この1点が契約につながった。気づいてみれば、同日にトライアルに来た外国人選手2人は練習に呼ばれなくなっていた。
「日本では試合中の動き方が重視されるが、オーストラリアでは点を取るか取らないかが重視される。この考え方が僕のプレーにマッチしたのだと思います。」と金選手は語る。
オーストラリアでの大きな目標
メルボルンでの挫折やチーム内での差別を乗り越え、無事にチーム契約を勝ち取った金選手。現在は、滞在ビザにかかる学費を納めるために、アルバイトをしながら、サッカー選手としてプレーをする毎日だが、最終的な目標は、サッカー選手としての報酬のみで生計を立てることだという。
その目標を実現させるためには、オーストラリア最高峰のナショナルプレミアムリーグに所属するチームに入団することが必要といえる。
来シーズンはナショナルプレミアムリーグのトライアウトにも再挑戦したいと意気込む金選手は、「オーストラリアで実力を認めてもらうには、どれだけ試合で点数を取ったかが重要。そのために今は点を入れることを一番に考えてプレーしています。
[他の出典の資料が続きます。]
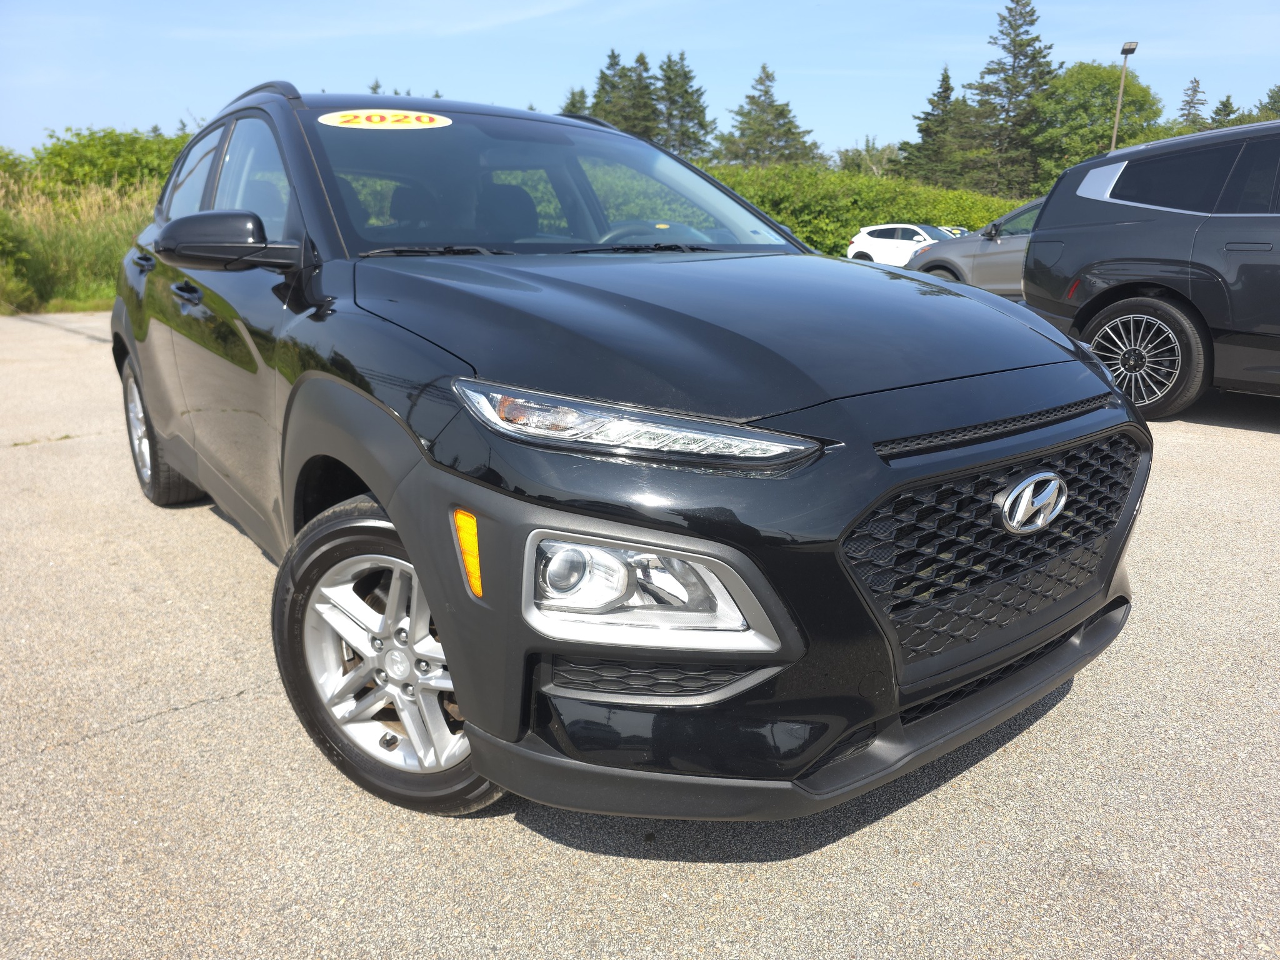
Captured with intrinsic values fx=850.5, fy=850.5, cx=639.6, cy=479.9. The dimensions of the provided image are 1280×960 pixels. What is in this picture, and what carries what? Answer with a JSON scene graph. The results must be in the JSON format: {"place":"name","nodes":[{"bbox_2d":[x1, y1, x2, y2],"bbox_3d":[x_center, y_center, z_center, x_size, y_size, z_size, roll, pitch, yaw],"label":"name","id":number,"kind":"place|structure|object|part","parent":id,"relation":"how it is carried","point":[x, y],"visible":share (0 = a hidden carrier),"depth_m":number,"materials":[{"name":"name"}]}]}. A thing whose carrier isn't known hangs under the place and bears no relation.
{"place":"outdoors","nodes":[
{"label":"outdoors","id":0,"kind":"place"},
{"bbox_2d":[0,167,159,315],"label":"tall grass","id":1,"kind":"structure","parent":0,"point":[125,221],"materials":[{"name":"green plant"}]},
{"bbox_2d":[0,311,1279,959],"label":"parking lot","id":2,"kind":"structure","parent":0,"point":[202,714],"materials":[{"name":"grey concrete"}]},
{"bbox_2d":[3,295,113,315],"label":"grass strip","id":3,"kind":"object","parent":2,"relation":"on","point":[89,305],"visible":0.29,"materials":[{"name":"green plant"}]},
{"bbox_2d":[105,82,1144,828],"bbox_3d":[-0.567,-0.505,3.078,1.806,1.573,4.116,-12,21,-36],"label":"black suv","id":4,"kind":"object","parent":2,"relation":"on","point":[406,539],"visible":0.97,"depth_m":1.76,"materials":[{"name":"black metal"}]},
{"label":"door handle","id":5,"kind":"part","parent":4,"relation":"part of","materials":[{"name":"black metal"}]},
{"label":"wheel","id":6,"kind":"part","parent":4,"relation":"part of","materials":[{"name":"rubber"}]},
{"label":"front door handle","id":7,"kind":"part","parent":4,"relation":"part of","materials":[{"name":"metal"}]},
{"label":"windows","id":8,"kind":"part","parent":4,"relation":"part of","materials":[{"name":"black glass"}]},
{"label":"mirror","id":9,"kind":"part","parent":4,"relation":"part of","materials":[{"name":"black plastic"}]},
{"bbox_2d":[319,109,451,129],"bbox_3d":[-0.846,-1.196,2.837,0.498,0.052,0.136,-12,21,-36],"label":"year sticker","id":10,"kind":"object","parent":4,"relation":"attached to","point":[361,119],"visible":0.99,"depth_m":2.82,"materials":[{"name":"yellow"}]},
{"label":"wheel","id":11,"kind":"part","parent":4,"relation":"part of","materials":[{"name":"rubber"}]},
{"label":"seats","id":12,"kind":"part","parent":4,"relation":"part of","materials":[{"name":"black"}]},
{"label":"windshield","id":13,"kind":"part","parent":4,"relation":"part of","materials":[{"name":"glass"}]},
{"label":"headlight","id":14,"kind":"part","parent":4,"relation":"part of","materials":[{"name":"clear plastic"}]},
{"label":"steering wheel","id":15,"kind":"part","parent":4,"relation":"part of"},
{"label":"hood","id":16,"kind":"part","parent":4,"relation":"part of","materials":[{"name":"black metal"}]},
{"label":"bumper","id":17,"kind":"part","parent":4,"relation":"part of","materials":[{"name":"black plastic"}]},
{"label":"grille","id":18,"kind":"part","parent":4,"relation":"part of","materials":[{"name":"black plastic"}]},
{"bbox_2d":[846,223,953,266],"bbox_3d":[7.771,-5.906,22.435,1.897,1.606,5.099,-12,21,-36],"label":"white suv","id":19,"kind":"object","parent":2,"relation":"on","point":[870,240],"visible":0.54,"depth_m":22.46,"materials":[{"name":"white metal"}]},
{"bbox_2d":[939,225,969,237],"bbox_3d":[8.672,-6.398,23.956,1.712,1.574,4.797,-12,21,-36],"label":"white car","id":20,"kind":"object","parent":2,"relation":"on","point":[955,229],"visible":0.07,"depth_m":23.50,"materials":[{"name":"white"}]},
{"bbox_2d":[907,197,1045,296],"bbox_3d":[6.197,-3.047,11.661,1.942,1.748,5.362,-12,21,-36],"label":"silver car","id":21,"kind":"object","parent":2,"relation":"on","point":[1016,214],"visible":0.27,"depth_m":11.70,"materials":[{"name":"metal"}]},
{"bbox_2d":[1020,118,1279,420],"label":"black suv","id":22,"kind":"object","parent":2,"relation":"on","point":[1117,221],"visible":0.98,"depth_m":5.55,"materials":[{"name":"metal"}]},
{"label":"suv wheel","id":23,"kind":"part","parent":22,"relation":"part of","materials":[{"name":"black rubber"}]},
{"label":"windows","id":24,"kind":"part","parent":22,"relation":"part of","materials":[{"name":"black glass"}]},
{"bbox_2d":[0,0,1279,163],"label":"sky","id":25,"kind":"structure","parent":0,"point":[880,117],"materials":[{"name":"blue"}]},
{"label":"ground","id":26,"kind":"structure","parent":0},
{"bbox_2d":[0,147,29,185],"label":"shrub","id":27,"kind":"object","parent":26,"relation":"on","point":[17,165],"visible":0.54,"depth_m":21.00,"materials":[{"name":"green plant"}]},
{"bbox_2d":[0,211,44,313],"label":"shrub","id":28,"kind":"object","parent":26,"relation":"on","point":[19,286],"visible":0.96,"depth_m":13.00,"materials":[{"name":"green plant"}]},
{"bbox_2d":[25,126,192,195],"bbox_3d":[-13.860,-7.928,22.888,5.312,2.872,4.904,-12,21,-36],"label":"shrub","id":29,"kind":"object","parent":26,"relation":"on","point":[85,146],"visible":0.6,"depth_m":21.61,"materials":[{"name":"green plant"}]},
{"bbox_2d":[559,85,588,116],"bbox_3d":[-3.683,-18.143,50.338,6.177,9.833,6.461,5,18,17],"label":"conifer tree","id":30,"kind":"object","parent":26,"relation":"on","point":[573,105],"visible":0.12,"depth_m":48.86,"materials":[{"name":"plant"}]},
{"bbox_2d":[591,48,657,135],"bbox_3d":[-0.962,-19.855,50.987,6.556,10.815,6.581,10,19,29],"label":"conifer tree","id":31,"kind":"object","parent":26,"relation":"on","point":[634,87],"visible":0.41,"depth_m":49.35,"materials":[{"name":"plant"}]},
{"bbox_2d":[651,51,713,156],"bbox_3d":[2.075,-18.969,49.068,5.981,10.398,6.044,5,17,16],"label":"conifer tree","id":32,"kind":"object","parent":26,"relation":"on","point":[687,103],"visible":0.61,"depth_m":47.76,"materials":[{"name":"plant"}]},
{"bbox_2d":[717,61,819,167],"bbox_3d":[7.123,-18.193,48.776,6.878,10.555,6.787,4,17,12],"label":"tree","id":33,"kind":"object","parent":26,"relation":"on","point":[754,98],"visible":0.7,"depth_m":47.50,"materials":[{"name":"plant"}]},
{"bbox_2d":[832,138,900,177],"bbox_3d":[15.981,-20.182,59.246,6.440,6.946,6.644,7,18,22],"label":"tree","id":34,"kind":"object","parent":26,"relation":"on","point":[852,160],"visible":0.51,"depth_m":58.04,"materials":[{"name":"green plant"}]},
{"bbox_2d":[705,163,1036,255],"bbox_3d":[7.607,-9.048,29.782,11.000,3.730,9.516,-12,21,-36],"label":"hedge","id":35,"kind":"object","parent":26,"relation":"on","point":[955,197],"visible":0.41,"depth_m":27.86,"materials":[{"name":"green plant"}]},
{"bbox_2d":[895,65,966,186],"bbox_3d":[17.407,-18.726,49.382,5.574,9.950,5.435,-12,21,-36],"label":"conifer tree","id":36,"kind":"object","parent":26,"relation":"on","point":[920,130],"visible":0.73,"depth_m":48.23,"materials":[{"name":"plant"}]},
{"bbox_2d":[960,0,1057,195],"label":"conifer tree","id":37,"kind":"object","parent":26,"relation":"on","point":[1032,12],"visible":0.84,"depth_m":45.55,"materials":[{"name":"plant"}]},
{"bbox_2d":[1032,59,1164,183],"bbox_3d":[23.188,-16.194,43.858,7.195,9.769,7.066,-12,21,-36],"label":"deciduous tree","id":38,"kind":"object","parent":26,"relation":"on","point":[1104,82],"visible":0.75,"depth_m":41.52,"materials":[{"name":"green plant"}]},
{"bbox_2d":[1109,40,1137,151],"bbox_3d":[15.449,-10.031,28.144,0.534,7.709,0.557,-12,21,-36],"label":"lamp post","id":39,"kind":"object","parent":26,"relation":"on","point":[1132,47],"visible":0.44,"depth_m":27.46,"materials":[{"name":"metal"}]},
{"bbox_2d":[1176,78,1206,128],"bbox_3d":[35.103,-20.192,54.785,5.062,10.563,5.310,3,17,8],"label":"conifer tree","id":40,"kind":"object","parent":26,"relation":"on","point":[1194,92],"visible":0.27,"depth_m":53.59,"materials":[{"name":"plant"}]},
{"bbox_2d":[1207,93,1238,128],"bbox_3d":[32.564,-17.204,48.209,4.615,8.591,4.843,4,17,11],"label":"tree","id":41,"kind":"object","parent":26,"relation":"on","point":[1222,103],"visible":0.19,"depth_m":47.09,"materials":[{"name":"plant"}]},
{"bbox_2d":[1254,84,1279,120],"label":"tree","id":42,"kind":"object","parent":26,"relation":"on","point":[1273,92],"visible":0.31,"depth_m":42.50,"materials":[{"name":"green plant"}]}
]}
」と力強く語る。
まとめ
英語力ゼロ、海外渡航経験ゼロから始まったオーストラリア生活。今では、所属チームの監督に不満や思ったことをなんでも言えるくらいに英語力も伸びたという。挫折を乗り越え、熱い気持ちでサッカーをプレーする金選手は今後メルボルンでもますます注目されるサッカー選手になるに違いない。